Il faudrait faire apprendre par coeur le texte de la paracha chotrim aux magistrats français, leur en faire étudier nos commentaires rabbiniques multiséculaires, et contrôler, par un examen, qu’ils ont bien assimilé ce sujet, avant de prétendre pratiquer la Justice. Les juges français ont en effet besoin de comprendre et savoir ce qu’est la Justice, et cela commence par la recherche implacable de la vérité. J’ai vu des magistrats français se laisser berner par des sociopathes en liberté qui jouaient aux médicaillons dans le système de santé français, manipulant, exploitant, et violant les droits fondamentaux des autres, des conditions communes aux gens en prison. Il est effrayant de voir combien sévissent à des postes aussi sensibles que médecin, des médicaillons totalement irresponsables, incompétents bien sûr, et vivant dans des mondes de fantaisie marqués par l’illusion, tout cela avec tous les morts qui découlent de ces sociopathes.
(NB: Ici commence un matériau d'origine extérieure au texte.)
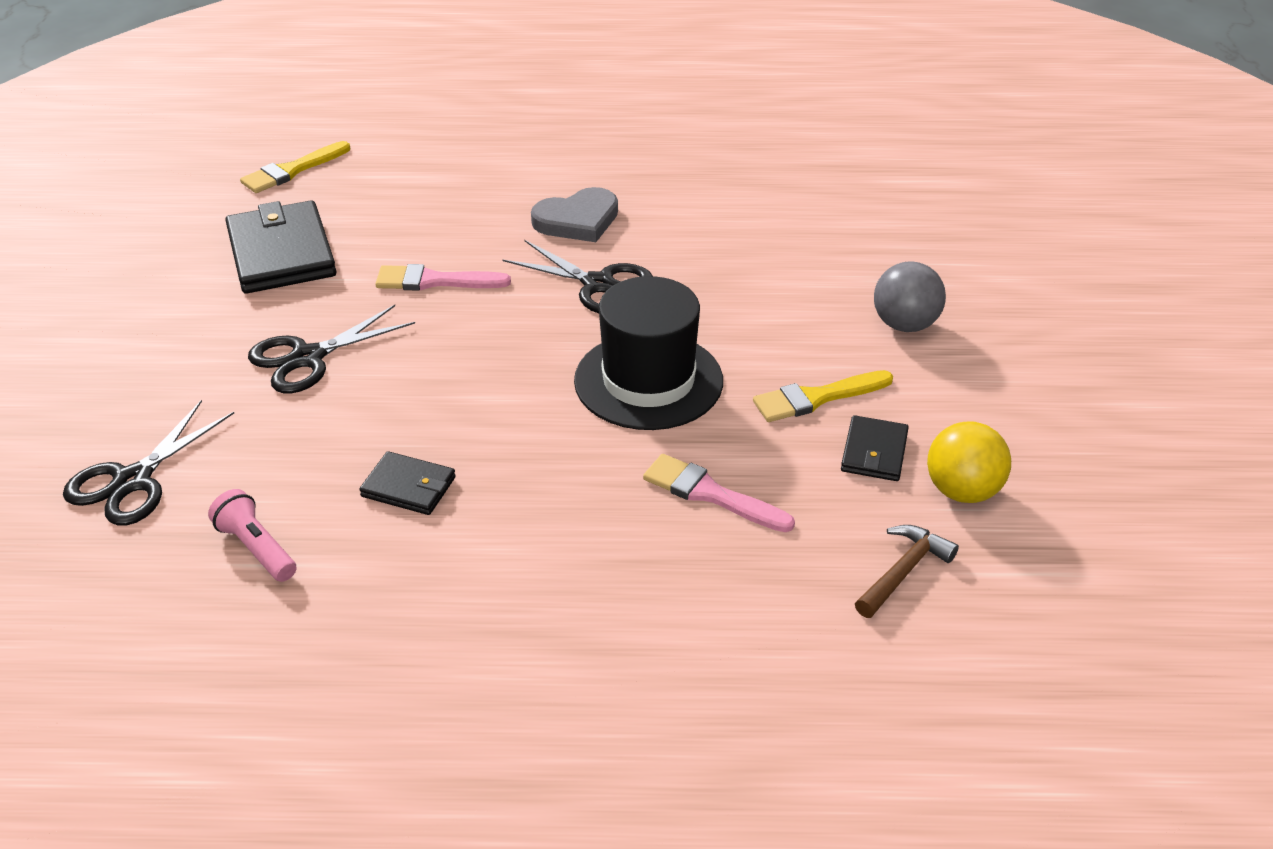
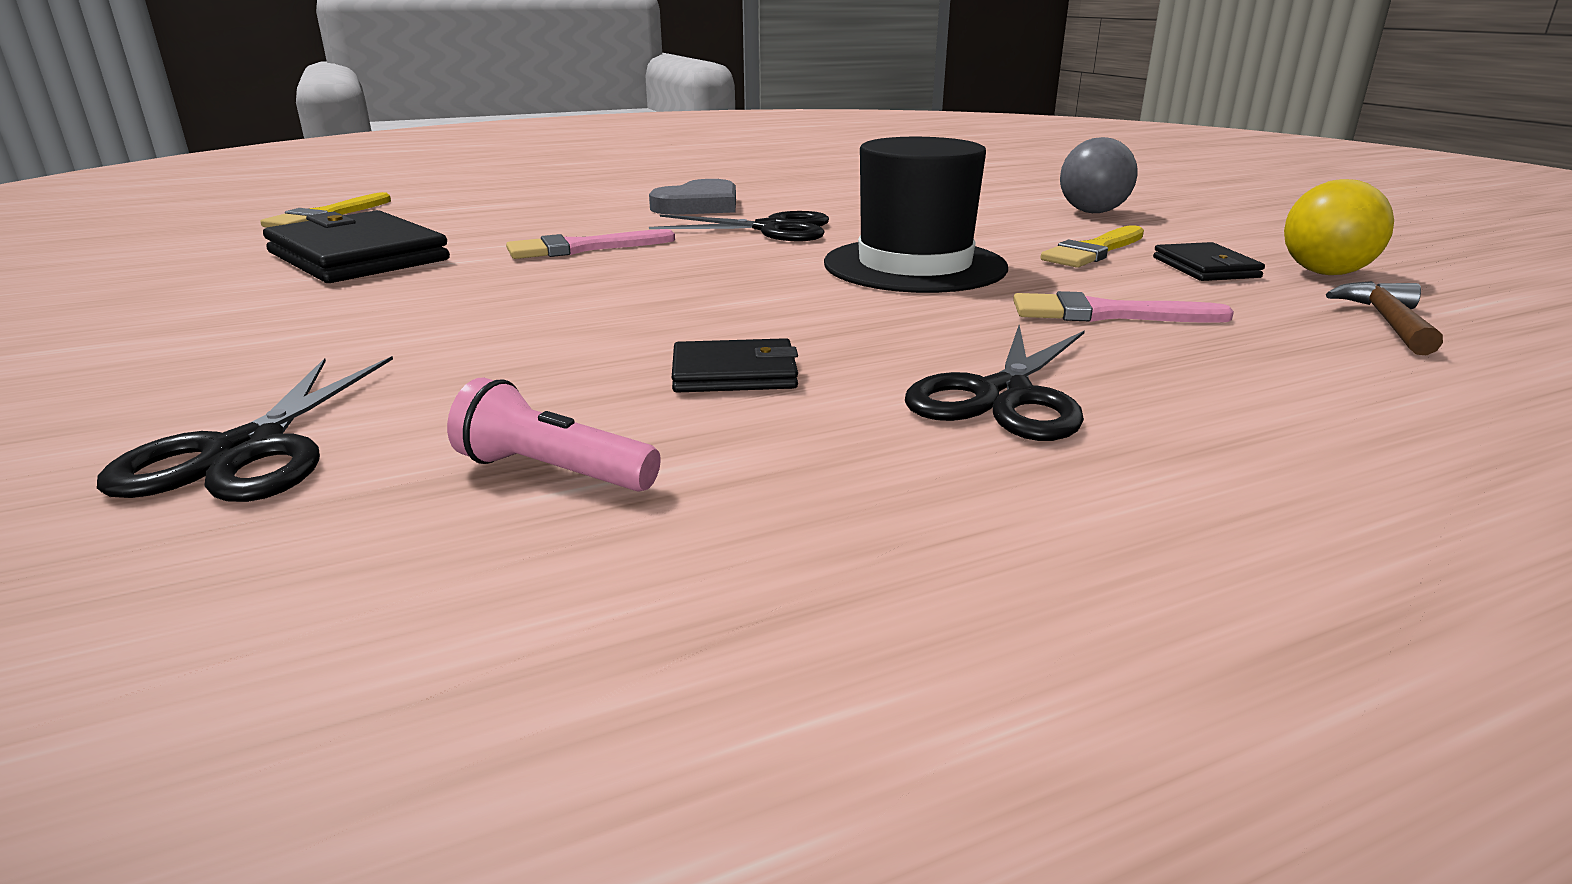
camera: 25 degrees left, 15 degrees down
black scissors [248,305,415,393] -> black scissors moved to [905,325,1085,441]

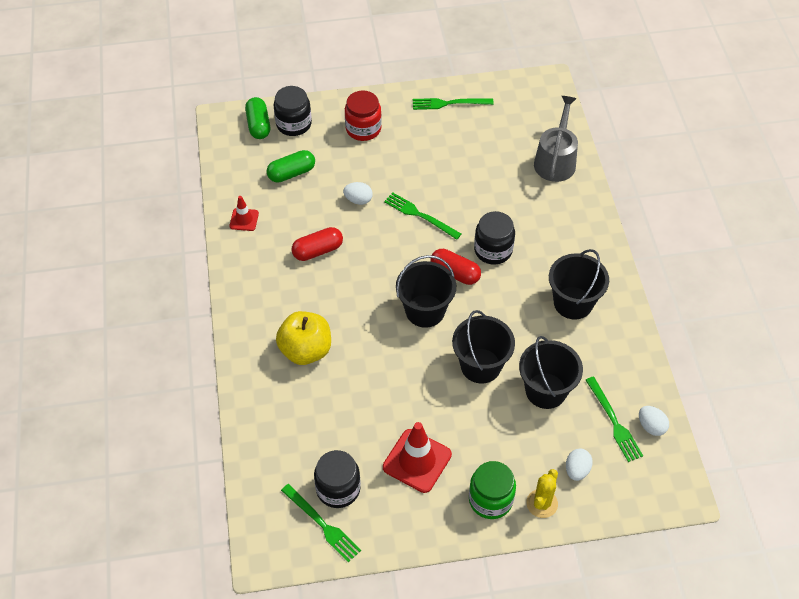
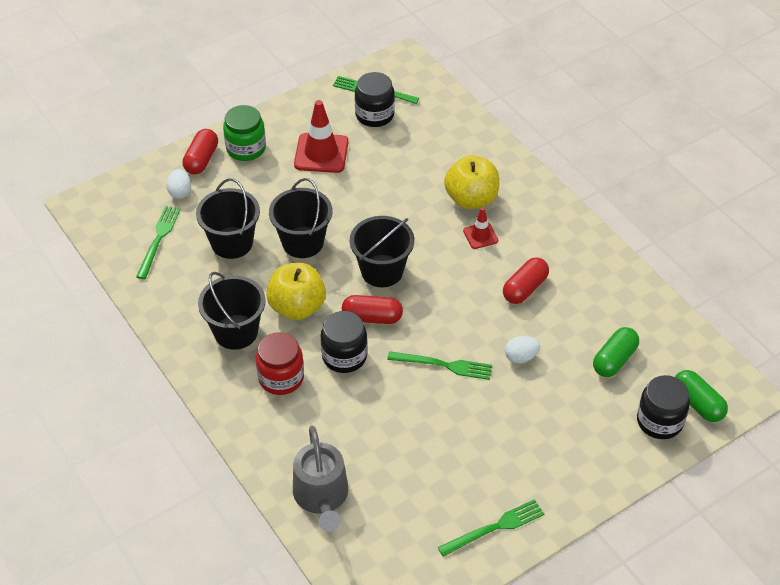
camera: 155 degrees right, 5 degrees down
red traffic cone [230,196,259,231] -> red traffic cone moved to [463,207,498,249]
red jar [345,91,382,141] -> red jar moved to [256,332,304,395]
yellow cactus [526,469,558,518] -> red capsule [182,129,218,174]
green fork [586,376,643,462] -> green fork turned 60 degrees clockwise [136,206,181,279]
white egg [639,406,669,436] -> none
none -> yellow apple [266,263,326,320]

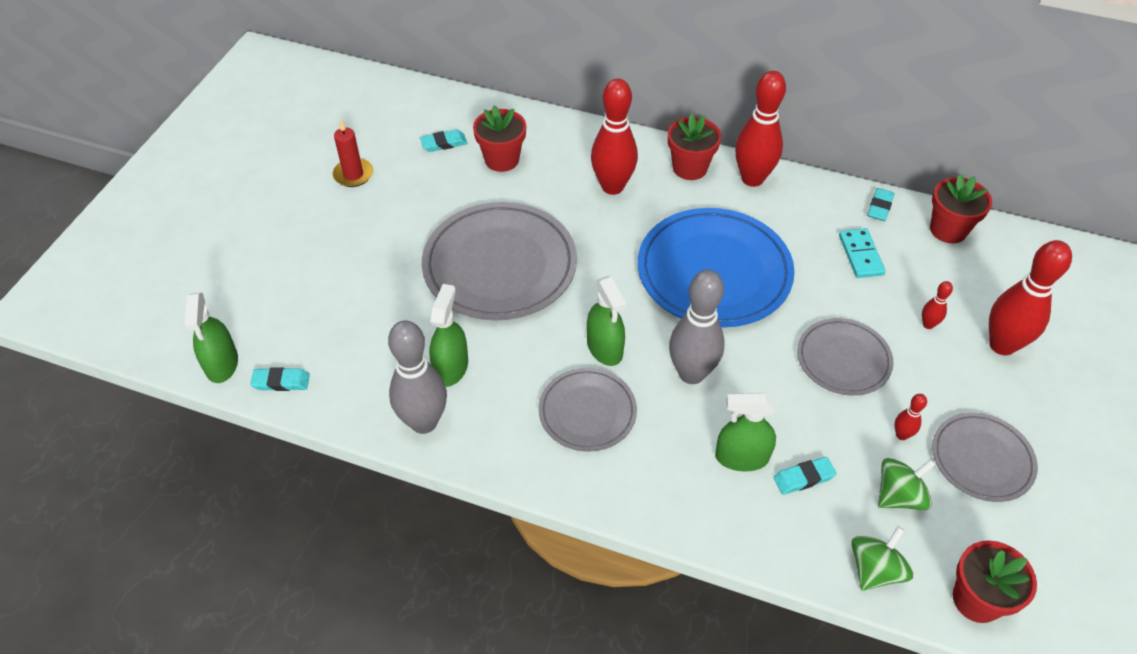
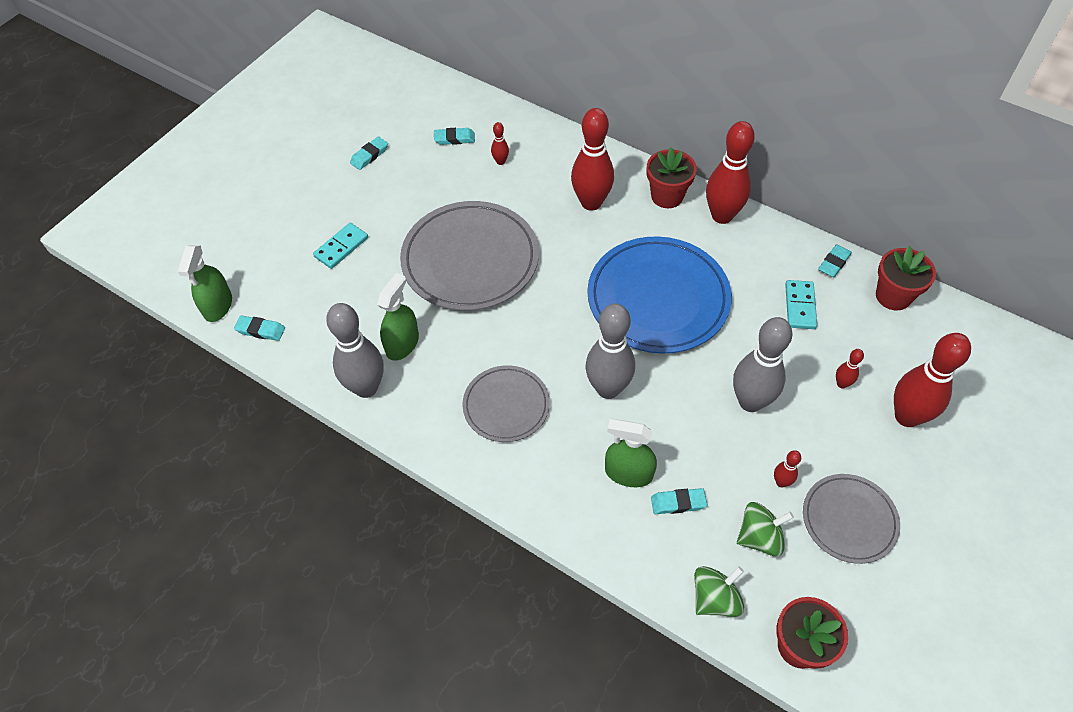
camera: 15 degrees right, 5 degrees up
red candle [333,120,373,187] -> turquoise eraser [350,137,388,170]
red flower pot [473,105,526,172] -> red bowling pin [491,122,509,165]
green spray bottle [587,276,626,366] -> none
grey plate [797,318,893,396] -> grey bowling pin [733,317,792,412]
none -> turquoise domino [313,223,368,269]

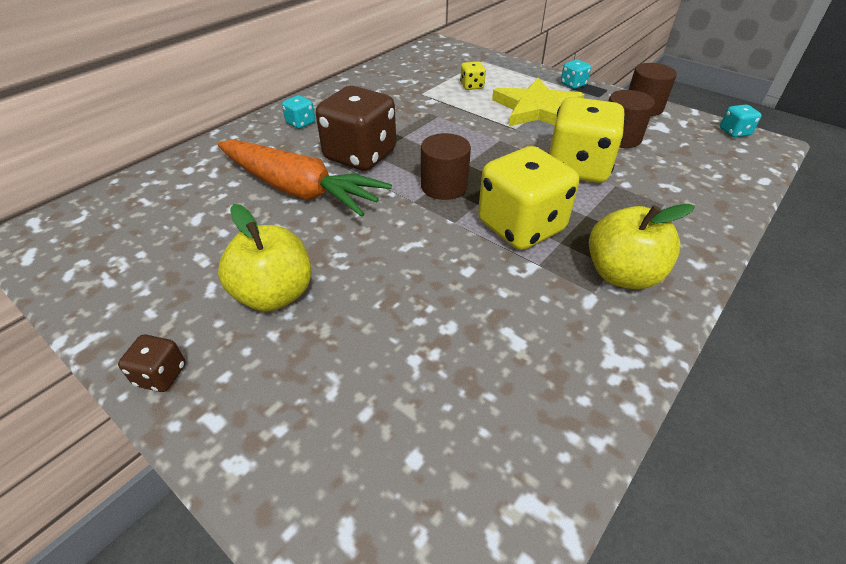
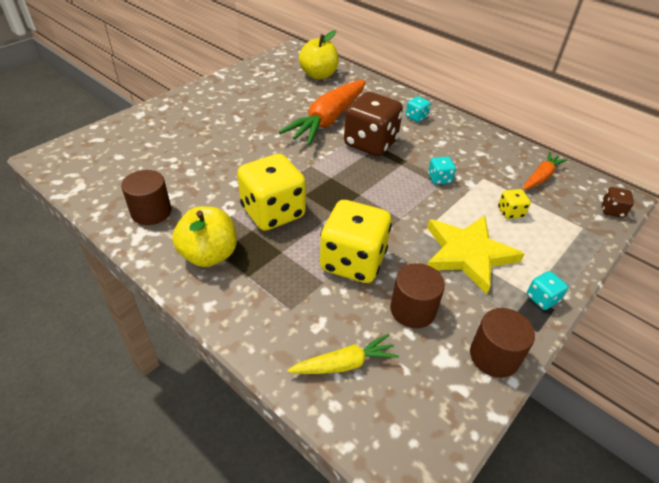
camera: 90 degrees right, 0 degrees up
brown dice [118,335,186,392] -> brown dice moved to [602,187,634,218]
yellow apple [218,204,312,311] -> yellow apple moved to [299,30,339,79]
brown cylinder [421,133,471,200] -> brown cylinder moved to [121,170,171,225]
turquoise dice [720,104,762,137] -> turquoise dice moved to [428,157,456,185]
none -> yellow carrot [288,334,399,374]
none -> orange carrot [523,152,568,190]

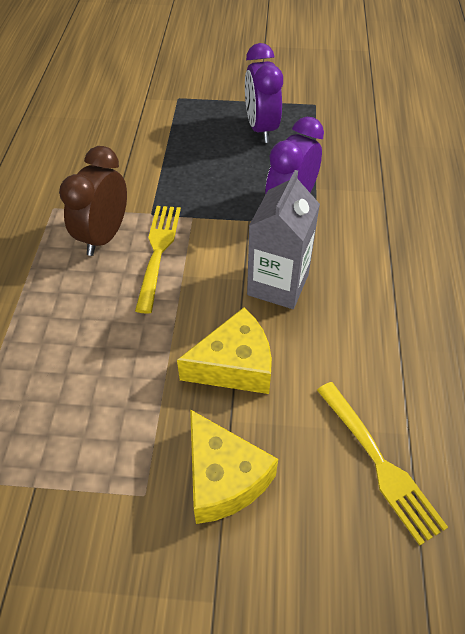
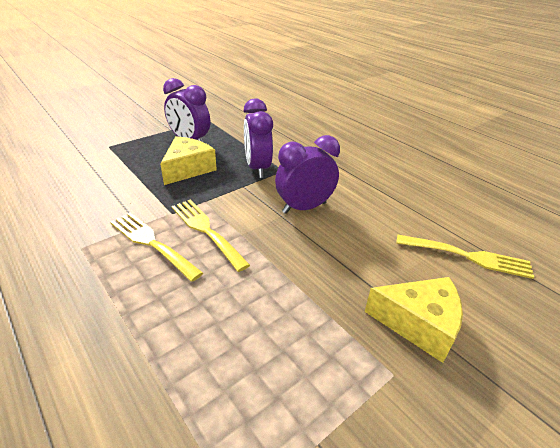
camera: 45 degrees left, 15 degrees down
brown clock [59,146,127,256] -> yellow fork [110,213,203,282]
yellow cheese [177,307,272,394] -> yellow cheese moved to [160,136,217,185]
grey carton [247,170,320,309] -> purple clock [275,135,340,214]

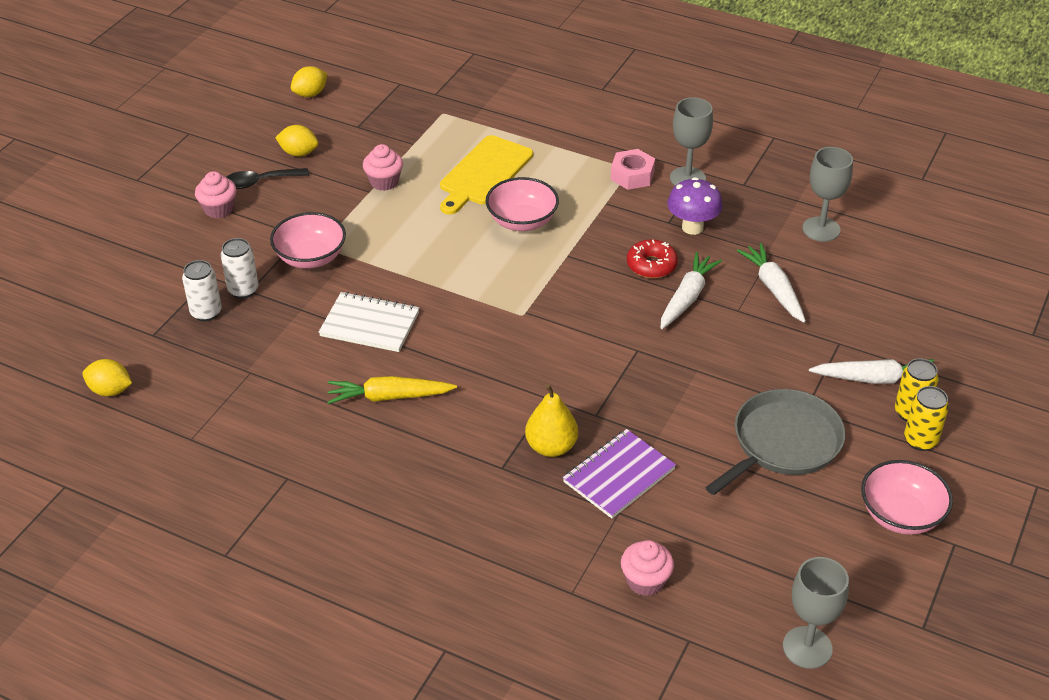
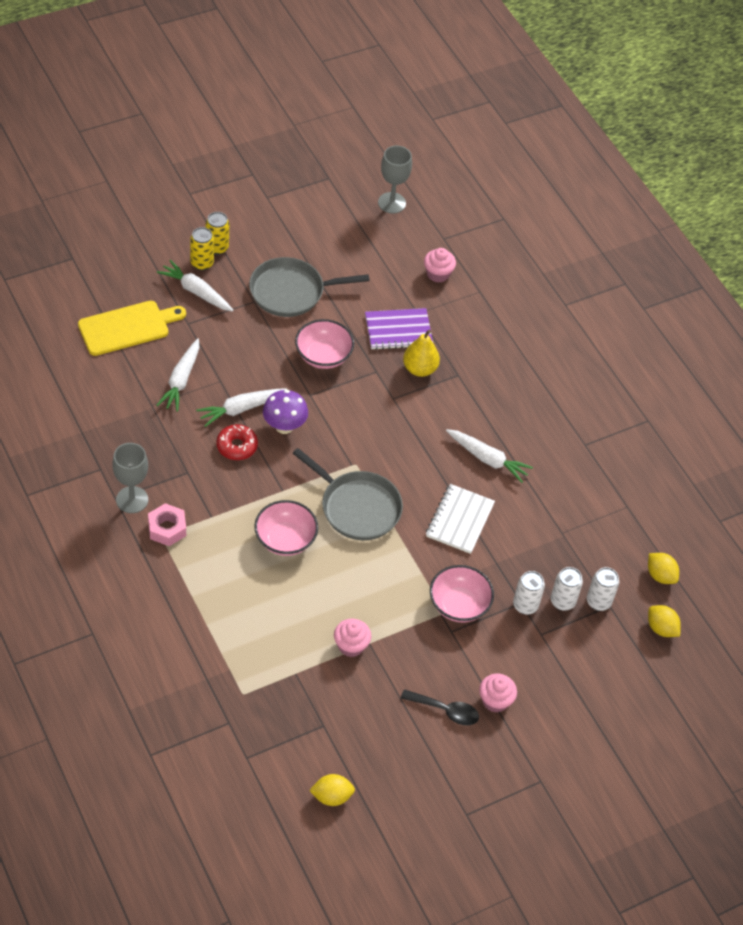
camera: 150 degrees left, 10 degrees up
yellow lemon [275,125,318,157] -> yellow lemon moved to [648,605,681,637]
white notebook [319,292,419,352] -> white notebook turned 60 degrees clockwise [426,484,495,554]
yellow carrot [327,376,457,404] -> white carrot [446,429,533,483]
yellow cutting board [440,135,533,215] -> yellow cutting board moved to [78,301,186,356]
purple mushroom [667,177,723,235] -> purple mushroom moved to [263,390,308,434]
grey goblet [802,147,853,242] -> none
pink bowl [861,460,953,535] -> pink bowl moved to [295,319,354,369]
none -> grey pan [293,448,403,540]
none -> white can [587,567,619,611]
Je sais que c’est souvent difficile à détecter, mais n’est-ce pas le métier des magistrats, rémunérés par le con-tribuable, d’apprendre à identifier la Réalité des sociopathes en liberté dans la société française ?

Quand aux policiers corrompus, complices de la criminalité et de la délinquance de la médicaillerie, ce ne sont sûrement pas les chotrim, inconditionnels de la vérité et de la Justice qu’évoque cet article.

Les Juifs de France qui acceptent de vivre avec un système judiciaire putréfié de corruption, ont vraiment adopté les penchants de l’hypocrisie catholique. Les Juifs sensés fuient ce pays d’injustices graves. Qui a raison des deux?